Dron wyposażony jest w czujniki mierzące poziom stężenia w powietrzu szkodliwych substancji: formaldehydu, chlorowodoru, lotnych związków organicznych oraz pyłu zawieszonego PM10 i PM2,5, które wytwarzane są podczas spalania w piecach niedozwolonych materiałów i zanieczyszczają powietrze. Użycie drona pozwala precyzyjnie namierzyć źródło zanieczyszczeń i skierować tam patrol straży miejskiej, który po kontroli może nałożyć mandat na osobę dopuszczającą się tego procederu.
- Po wykryciu przez dron przekroczenia poziomów szkodliwych substancji i wskazaniu źródła, do akcji wkraczają strażnicy - tłumaczy st. insp. Joanna Wojtach ze szczecińskiej straży miejskiej. – Po wejściu na posesję i sprawdzeniu pieca często okazuje się, że mamy do czynienia jedynie ze słabej jakości węglem lub nieprawidłowym rozpalaniem pieca.
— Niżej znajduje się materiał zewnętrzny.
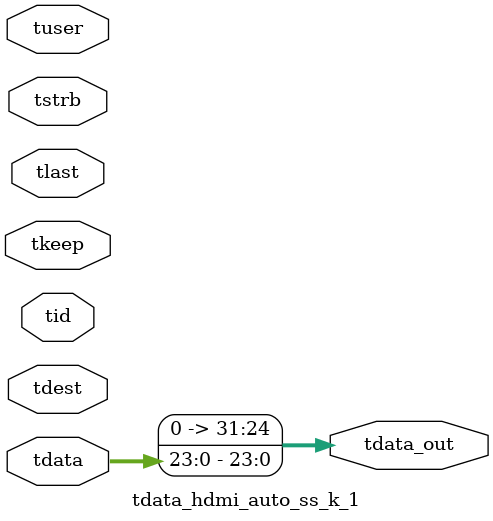
<source format=v>


`timescale 1ps/1ps

module tdata_hdmi_auto_ss_k_1 #
(
parameter C_S_AXIS_TDATA_WIDTH = 32,
parameter C_S_AXIS_TUSER_WIDTH = 0,
parameter C_S_AXIS_TID_WIDTH   = 0,
parameter C_S_AXIS_TDEST_WIDTH = 0,
parameter C_M_AXIS_TDATA_WIDTH = 32
)
(
input  [(C_S_AXIS_TDATA_WIDTH == 0 ? 1 : C_S_AXIS_TDATA_WIDTH)-1:0     ] tdata,
input  [(C_S_AXIS_TUSER_WIDTH == 0 ? 1 : C_S_AXIS_TUSER_WIDTH)-1:0     ] tuser,
input  [(C_S_AXIS_TID_WIDTH   == 0 ? 1 : C_S_AXIS_TID_WIDTH)-1:0       ] tid,
input  [(C_S_AXIS_TDEST_WIDTH == 0 ? 1 : C_S_AXIS_TDEST_WIDTH)-1:0     ] tdest,
input  [(C_S_AXIS_TDATA_WIDTH/8)-1:0 ] tkeep,
input  [(C_S_AXIS_TDATA_WIDTH/8)-1:0 ] tstrb,
input                                                                    tlast,
output [C_M_AXIS_TDATA_WIDTH-1:0] tdata_out
);

assign tdata_out = {tdata[23:0]};

endmodule


</source>
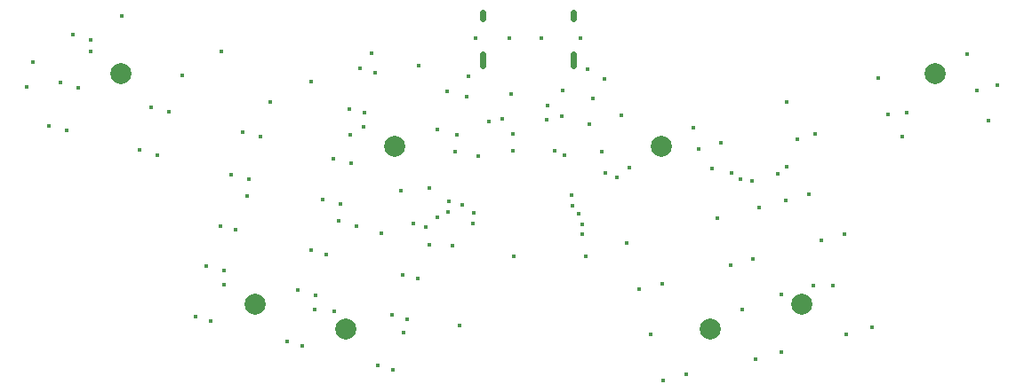
<source format=gbr>
%TF.GenerationSoftware,KiCad,Pcbnew,8.0.0*%
%TF.CreationDate,2024-03-10T21:35:40-05:00*%
%TF.ProjectId,idawgz32,69646177-677a-4333-922e-6b696361645f,rev?*%
%TF.SameCoordinates,Original*%
%TF.FileFunction,Plated,1,2,PTH,Mixed*%
%TF.FilePolarity,Positive*%
%FSLAX46Y46*%
G04 Gerber Fmt 4.6, Leading zero omitted, Abs format (unit mm)*
G04 Created by KiCad (PCBNEW 8.0.0) date 2024-03-10 21:35:40*
%MOMM*%
%LPD*%
G01*
G04 APERTURE LIST*
%TA.AperFunction,ViaDrill*%
%ADD10C,0.400000*%
%TD*%
G04 aperture for slot hole*
%TA.AperFunction,ComponentDrill*%
%ADD11C,0.600000*%
%TD*%
%TA.AperFunction,ComponentDrill*%
%ADD12C,2.000000*%
%TD*%
G04 APERTURE END LIST*
D10*
X23301010Y-53090558D03*
X23927775Y-50751436D03*
X25402046Y-56840484D03*
X26502027Y-52735301D03*
X27092416Y-57293421D03*
X27731420Y-48147151D03*
X28192398Y-53188239D03*
X29421789Y-48600090D03*
X29424793Y-49724576D03*
X32362083Y-46356273D03*
X34095382Y-59169856D03*
X35195361Y-55064673D03*
X35785748Y-59622792D03*
X36885732Y-55517605D03*
X38118129Y-52053950D03*
X39406726Y-75086898D03*
X40459343Y-70192560D03*
X40855615Y-75475126D03*
X41736100Y-66393560D03*
X41857066Y-49691148D03*
X42088012Y-72011468D03*
X42149712Y-70645496D03*
X42788713Y-61499231D03*
X43184986Y-66781794D03*
X43888691Y-57394044D03*
X44352679Y-63559610D03*
X44479080Y-61952160D03*
X45579061Y-57846980D03*
X46505272Y-54560093D03*
X48100061Y-77416265D03*
X49152671Y-72521933D03*
X49548948Y-77804497D03*
X50390839Y-52594443D03*
X50429430Y-68722936D03*
X50781344Y-74340841D03*
X50843041Y-72974865D03*
X51482043Y-63828602D03*
X51878321Y-69111164D03*
X52517322Y-59964896D03*
X52622706Y-74543807D03*
X53046010Y-65888989D03*
X53172416Y-64281531D03*
X54052898Y-55199971D03*
X54111546Y-57654234D03*
X54207691Y-60417831D03*
X54753109Y-66429352D03*
X55088174Y-51336269D03*
X55440084Y-56954175D03*
X55501786Y-55588203D03*
X56179492Y-49936549D03*
X56537060Y-51724501D03*
X56793393Y-79745636D03*
X57080151Y-67052880D03*
X58087488Y-74916009D03*
X58242282Y-80133864D03*
X58955280Y-62984036D03*
X59122762Y-71052310D03*
X59233196Y-76605506D03*
X59536375Y-75304238D03*
X60175380Y-66157972D03*
X60571650Y-71440533D03*
X60632561Y-51098557D03*
X61342917Y-66470815D03*
X61632401Y-68189697D03*
X61673335Y-62765936D03*
X62419246Y-57182911D03*
X62457822Y-65536949D03*
X63389814Y-53560688D03*
X63485063Y-65015952D03*
X63548596Y-64018470D03*
X63855084Y-68276047D03*
X64133417Y-59283542D03*
X64259822Y-57676090D03*
X64521691Y-75869768D03*
X64785990Y-64375963D03*
X65230394Y-54053869D03*
X65380860Y-52132221D03*
X65819018Y-66139618D03*
X65929699Y-65146262D03*
X66084370Y-48501873D03*
X66359872Y-59733930D03*
X67359872Y-56391226D03*
X68655085Y-56176048D03*
X69334368Y-48501872D03*
X69437290Y-53809696D03*
X69634869Y-59251877D03*
X69634871Y-57576047D03*
X69742183Y-69251873D03*
X72334370Y-48501871D03*
X72852335Y-56268772D03*
X72919830Y-54933566D03*
X73584370Y-59251875D03*
X74251399Y-55894307D03*
X74336326Y-53432839D03*
X74555083Y-59676052D03*
X75226897Y-63468030D03*
X75291008Y-64487059D03*
X75919412Y-65264307D03*
X76084367Y-48501878D03*
X76206219Y-67214655D03*
X76251002Y-66207203D03*
X76584373Y-69251879D03*
X76754639Y-51392948D03*
X76950673Y-56651624D03*
X77289807Y-54215316D03*
X78100745Y-59314468D03*
X78350464Y-52378200D03*
X78425184Y-61350369D03*
X79531696Y-61757068D03*
X79945043Y-55849285D03*
X80430116Y-68007800D03*
X80744728Y-60795325D03*
X81649123Y-72458668D03*
X82759491Y-76701128D03*
X83833034Y-71873492D03*
X83978499Y-81152002D03*
X86162403Y-80566826D03*
X86794078Y-56985095D03*
X87341892Y-59027619D03*
X88587755Y-60878009D03*
X89123449Y-65678426D03*
X89438060Y-58465953D03*
X90342455Y-70129297D03*
X90481322Y-61315558D03*
X91296349Y-61894122D03*
X91452823Y-74371764D03*
X92381240Y-62056307D03*
X92526365Y-69544120D03*
X92712384Y-79070580D03*
X93070619Y-64652084D03*
X94886902Y-61384917D03*
X95161921Y-78414230D03*
X95177417Y-72901135D03*
X95582026Y-63979154D03*
X95728896Y-54591023D03*
X95745612Y-60725965D03*
X96689079Y-58075963D03*
X97816782Y-63349053D03*
X98268379Y-72072908D03*
X98390027Y-57620197D03*
X99011641Y-67806396D03*
X100146156Y-72042390D03*
X101219698Y-67214747D03*
X101405718Y-76741209D03*
X103855255Y-76084856D03*
X104422226Y-52261645D03*
X105358265Y-55753060D03*
X106681910Y-57893708D03*
X107148064Y-55532304D03*
X112874076Y-49996984D03*
X113834264Y-53481923D03*
X114950975Y-56299182D03*
X115776692Y-52961451D03*
D11*
%TO.C,J1*%
X66764366Y-46016875D02*
X66764366Y-46616875D01*
X66764366Y-49946875D02*
X66764366Y-51046875D01*
X75404366Y-46016875D02*
X75404366Y-46616875D01*
X75404366Y-49946875D02*
X75404366Y-51046875D01*
D12*
%TO.C,H1*%
X32330212Y-51817942D03*
%TO.C,H5*%
X45058133Y-73863350D03*
%TO.C,H6*%
X53751469Y-76192718D03*
%TO.C,H2*%
X58410208Y-58806057D03*
%TO.C,H3*%
X83774173Y-58806057D03*
%TO.C,H7*%
X88432913Y-76192723D03*
%TO.C,H8*%
X97126245Y-73863353D03*
%TO.C,H4*%
X109854168Y-51817947D03*
M02*

</source>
W takiej sytuacji możemy jedynie rozmawiać i edukować. Natomiast w przypadku wykrycia materiałów, które zgodnie z ustawą nie mogą służyć do palenia w piecach, wystawiane są mandaty.
Kontrole będą prowadzone w miejscach wytypowanych na podstawie zgłoszeń mieszkańców i odbywać się będą zarówno w godzinach porannych, jak i wieczornych.
Czym nie można palić w piecu?
Przypomnijmy, w piecach palić nie można m.in. zanieczyszczonymi odpadami drewnianymi, np. impregnowanymi i lakierowanymi, materiałami nasączonymi substancjami chemicznymi, opakowaniami i butelkami z tworzyw sztucznych po napojach, farbach i lakierach, rozpuszczalnikach i innych substancjach chemicznych, oponami i odpadami z gumy oraz impregnowana tekturą.